La mine, située dans une zone reculée à moins de 240 kilomètres au sud du cercle polaire arctique, a produit plus de 150 millions de carats de diamants bruts pendant son exploitation et est devenue un pilier économique majeur de la région.
« Il s'agit d'un jour historique pour Diavik et les Territoires du Nord-Ouest et une grande source de fierté pour cette réussite canadienne unique », a déclaré Matthew Breen, chef de l'exploitation de Diavik.
« Diavik est le fruit d'une collaboration inspirée entre une société minière moderne et des partenaires autochtones, avec un héritage durable de bénéfices socioéconomiques pour le Nord.
Des organisations gouvernementales autochtones, des représentants du gouvernement et d'autres parties prenantes ont assisté à une célébration à la mine, marquant officiellement l'achèvement de la production.
Les activités de fermeture s'étendront jusqu'en 2029, suivies d'une période de surveillance post-fermeture, a indiqué Rio Tinto, l'unique propriétaire de la mine depuis 2021.
« Nous sommes impatients de continuer à récupérer respectueusement les terres, conformément à nos engagements envers le gouvernement des Territoires du Nord-Ouest et nos partenaires autochtones, et en partenariat avec eux », a déclaré Breen.
La production finale de diamants bruts sera taillée et vendue jusqu'en 2026 et au-delà par le réseau international de clients de Rio Tinto et ses Select Diamantaires.
Hormis Diavik, il existe deux mines de diamants actives au Canada : Ekati (propriété de Burgundy Diamond Mines) et Gahcho Kué (propriété du groupe De Beers).
Diavik, comprenant quatre cheminées, a été découvert en 1991 sous le lac de Gras, un lac de la toundra subarctique du Canada, à environ 190 milles au nord-est de Yellowknife.
L'exploitation minière a commencé en 2003.
En utilisant à la fois des méthodes d'exploitation minière à ciel ouvert et souterraines, Diavik a produit principalement des diamants blancs de qualité gemme, une petite proportion de diamants jaunes et une poignée de pierres roses.

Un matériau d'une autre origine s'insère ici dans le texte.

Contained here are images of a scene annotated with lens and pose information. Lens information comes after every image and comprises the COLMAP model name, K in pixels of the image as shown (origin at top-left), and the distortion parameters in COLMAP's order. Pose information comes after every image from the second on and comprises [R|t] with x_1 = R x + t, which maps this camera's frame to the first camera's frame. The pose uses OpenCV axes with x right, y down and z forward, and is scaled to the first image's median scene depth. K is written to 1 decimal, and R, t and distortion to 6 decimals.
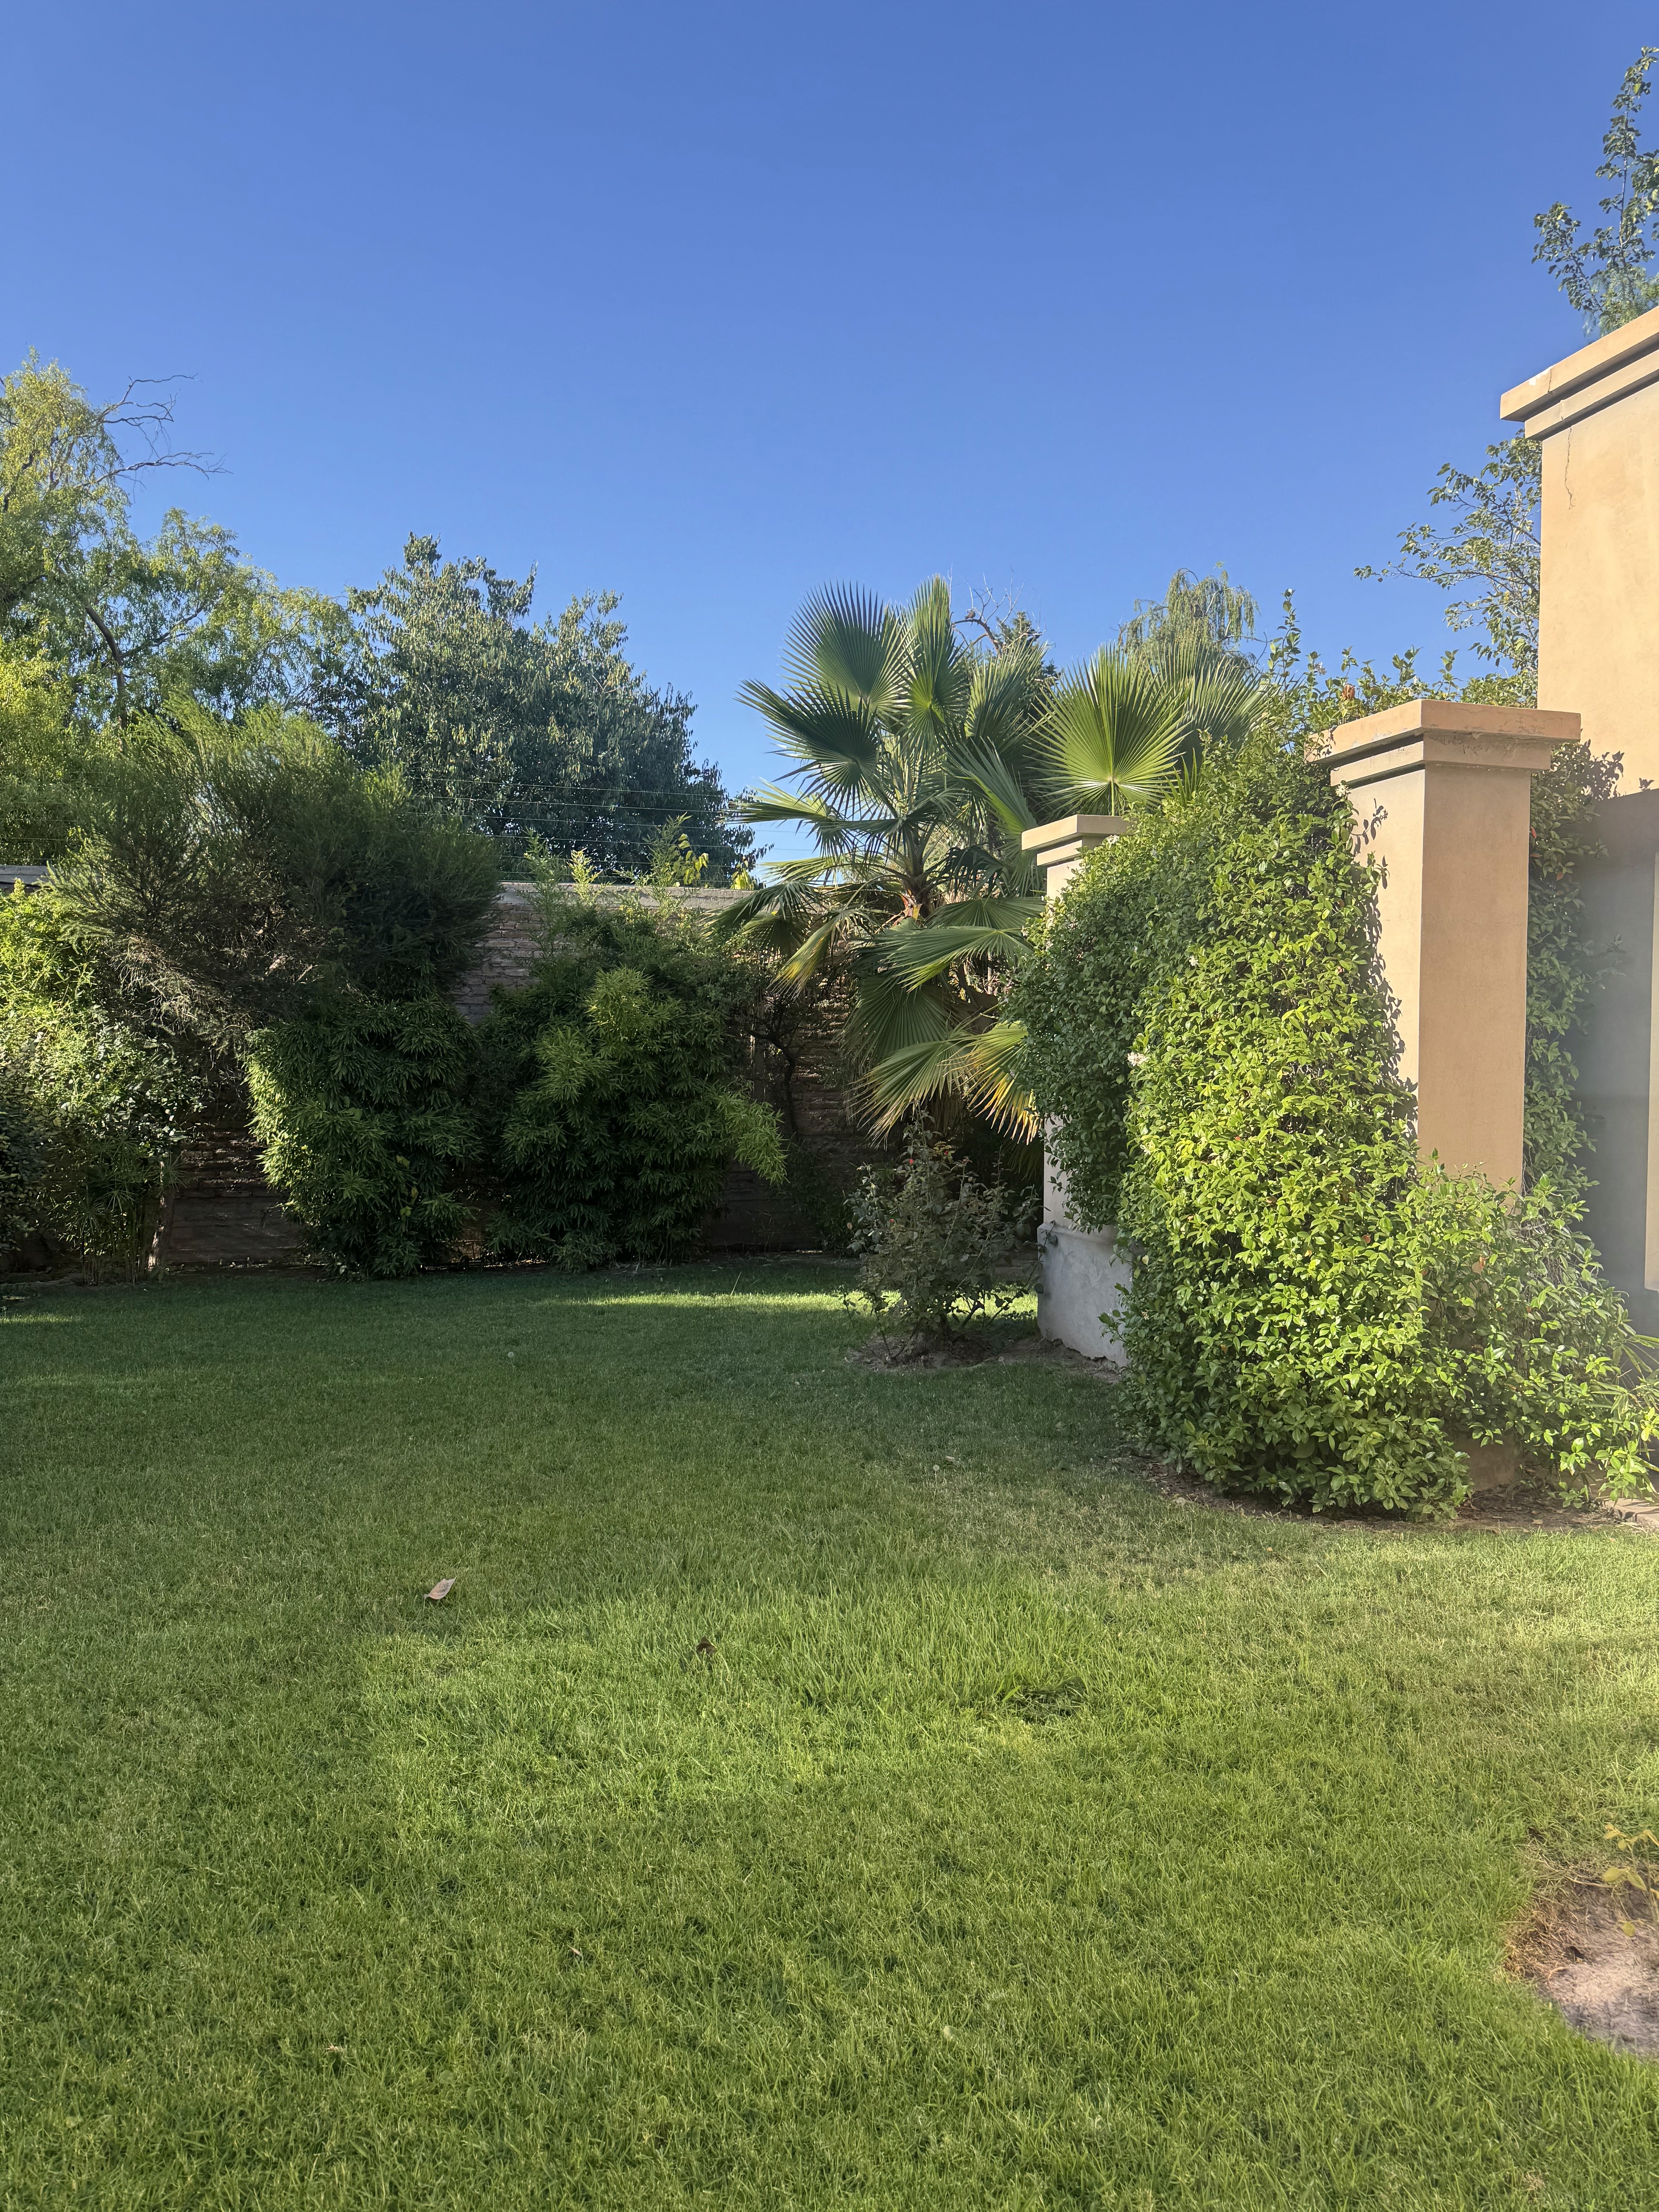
lens RADIAL K [[1535.7, 0, 829.0], [0, 1535.7, 1102.6], [0, 0, 1]] dist [0.046627, -0.063444]
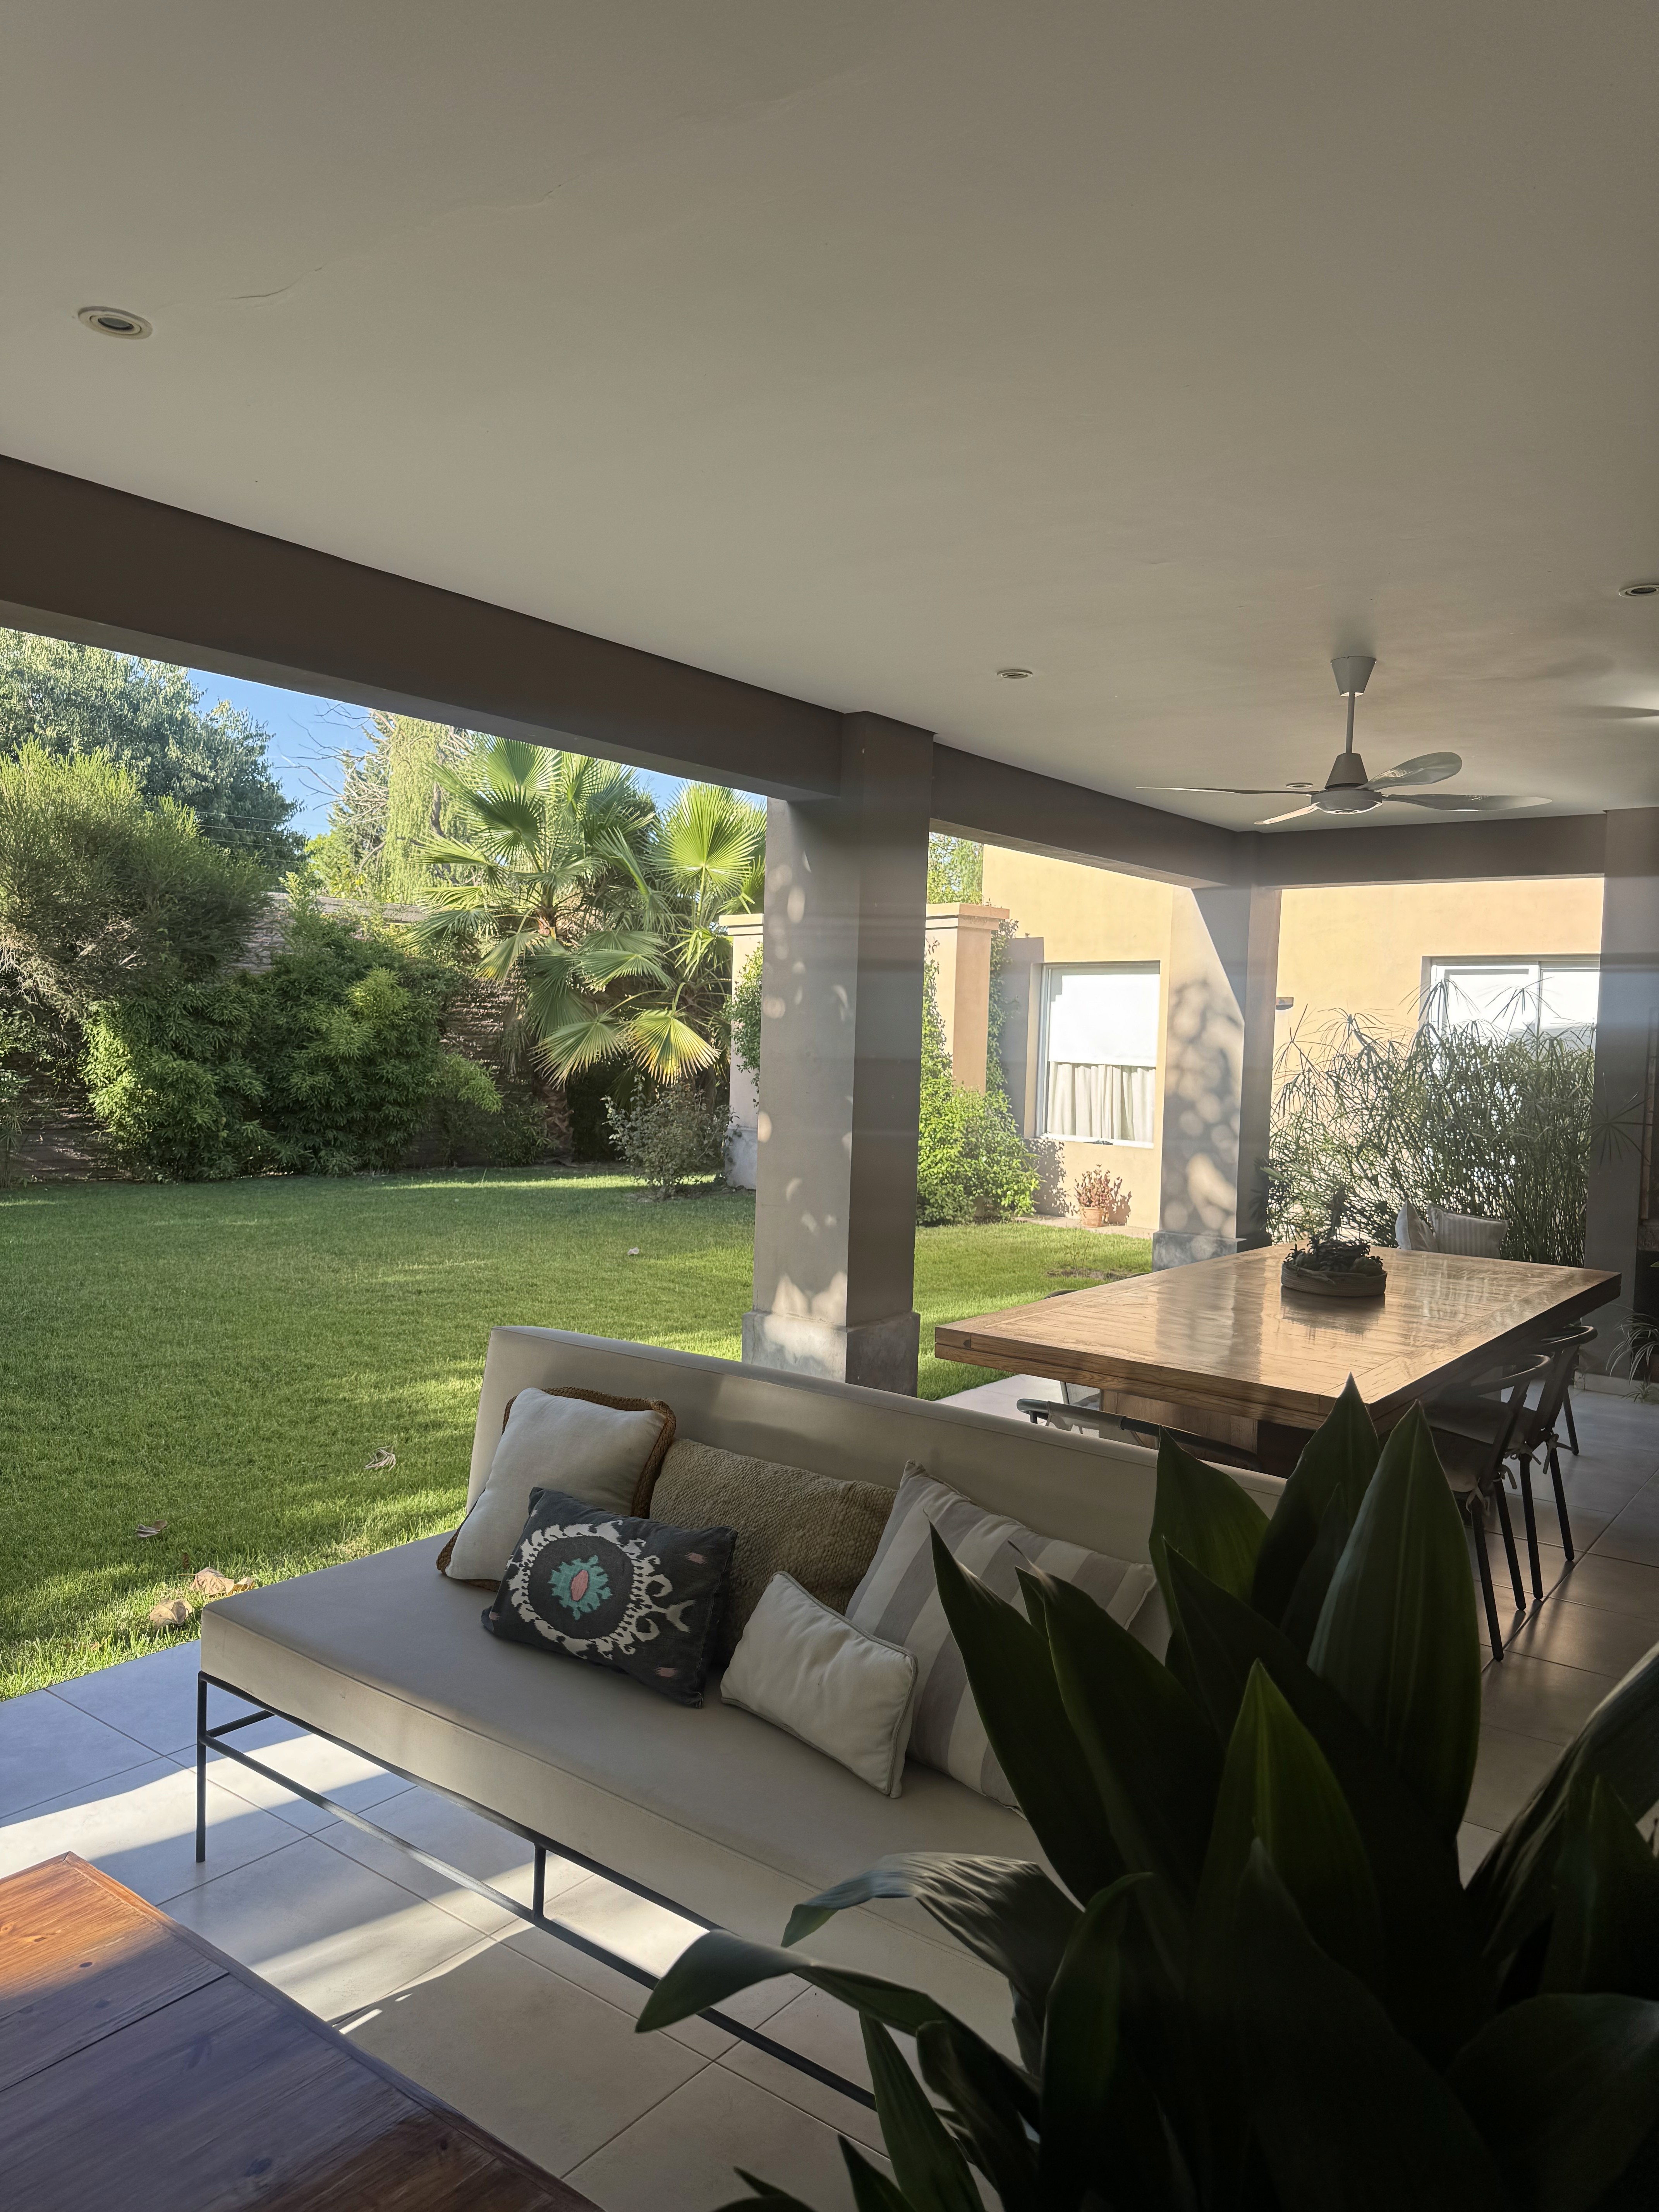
lens RADIAL K [[1535.7, 0, 824.4], [0, 1535.7, 1092.9], [0, 0, 1]] dist [0.046627, -0.063444]
pose [[0.899150, 0.003370, 0.437627, -0.824485], [-0.010519, 0.999848, 0.013914, 0.015599], [-0.437514, -0.017114, 0.899049, -1.055073]]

Dans un cas remarquablement rare l'été dernier, il a donné un diamant violet.
Parmi les découvertes les plus remarquables figure un diamant jaune de 552,74 carats récupéré en 2018, qui détient le titre de plus gros diamant jamais trouvé en Amérique du Nord.

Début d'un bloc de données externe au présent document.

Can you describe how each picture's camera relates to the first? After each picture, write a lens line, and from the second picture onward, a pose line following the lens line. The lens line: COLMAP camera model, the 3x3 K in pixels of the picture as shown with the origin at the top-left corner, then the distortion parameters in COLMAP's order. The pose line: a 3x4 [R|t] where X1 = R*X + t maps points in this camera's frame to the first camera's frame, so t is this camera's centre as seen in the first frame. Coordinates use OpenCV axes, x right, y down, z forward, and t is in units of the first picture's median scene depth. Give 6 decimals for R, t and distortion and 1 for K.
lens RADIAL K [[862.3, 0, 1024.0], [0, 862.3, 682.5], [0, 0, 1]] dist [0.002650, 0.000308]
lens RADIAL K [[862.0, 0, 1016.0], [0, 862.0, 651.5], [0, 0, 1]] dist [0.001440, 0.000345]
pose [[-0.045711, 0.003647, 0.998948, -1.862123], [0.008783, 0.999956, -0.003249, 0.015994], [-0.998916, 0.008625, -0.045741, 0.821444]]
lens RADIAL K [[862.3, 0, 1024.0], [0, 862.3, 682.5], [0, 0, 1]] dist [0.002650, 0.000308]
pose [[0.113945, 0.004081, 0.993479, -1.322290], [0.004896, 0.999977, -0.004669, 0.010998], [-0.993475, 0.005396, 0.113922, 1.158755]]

Le gouvernement des Territoires du Nord-Ouest a qualifié Diavik de « pilier de l’économie des Territoires du Nord-Ouest ».
En plus de produire plus de 150 millions de carats de diamants bruts, l’exploitation a soutenu plus de 1 100 emplois par an et a contribué à près de 10 % du PIB du territoire.
« La mine a investi environ 11,75 milliards de dollars au cours de sa durée de vie, dont 8 milliards de dollars dans le Nord, tout en aidant à bâtir des partenariats autochtones, des entreprises locales et une main-d'œuvre hautement qualifiée dans le Nord », a-t-elle déclaré dans un communiqué.
Même si la durée de vie initiale de la mine était prévue pour 2025, la transition de sa canalisation A21 vers une exploitation souterraine à la fin de 2024 a prolongé la durée de vie de Diavik jusqu'au premier trimestre de 2026.
La planification de la fermeture de la mine a cependant commencé avant même que la mine ne commence sa production, a déclaré Rio Tinto, en tenant compte de la sécurité, de l'utilisation des terres, du relief, de l'eau, de la biodiversité, de la capacité des communautés et du développement des ressources.
Les bâtiments sur place sont conçus pour être démolis et éliminés en toute sécurité, selon son site Internet, et lorsque l'exploitation minière prendra fin, les digues seront brisées et l'eau du lac retournera dans les mines à ciel ouvert, pour être reliée au lac.
« Il y a quarante ans, très peu de gens croyaient qu'il y avait des diamants au Canada – encore moins pouvaient prévoir comment l'histoire de Diavik se déroulerait. Pour atteindre cette étape importante, il a fallu de la vision, du courage et de la détermination pour surmonter d'importants défis pour extraire des diamants sous un lac gelé dans l'un des écosystèmes les plus isolés et les plus vierges du monde », a déclaré Sophie Bergeron, directrice générale du fer, du titane et des diamants de Rio Tinto.
« Aujourd'hui, l'influence de Diavik s'étend dans de nombreuses sphères et sur de nombreux continents, et je suis très fier de rendre hommage à toutes les personnes qui ont contribué à la découverte et au développement de la mine ainsi qu'à la production et à la commercialisation de certains des plus beaux diamants que le monde ait jamais vu.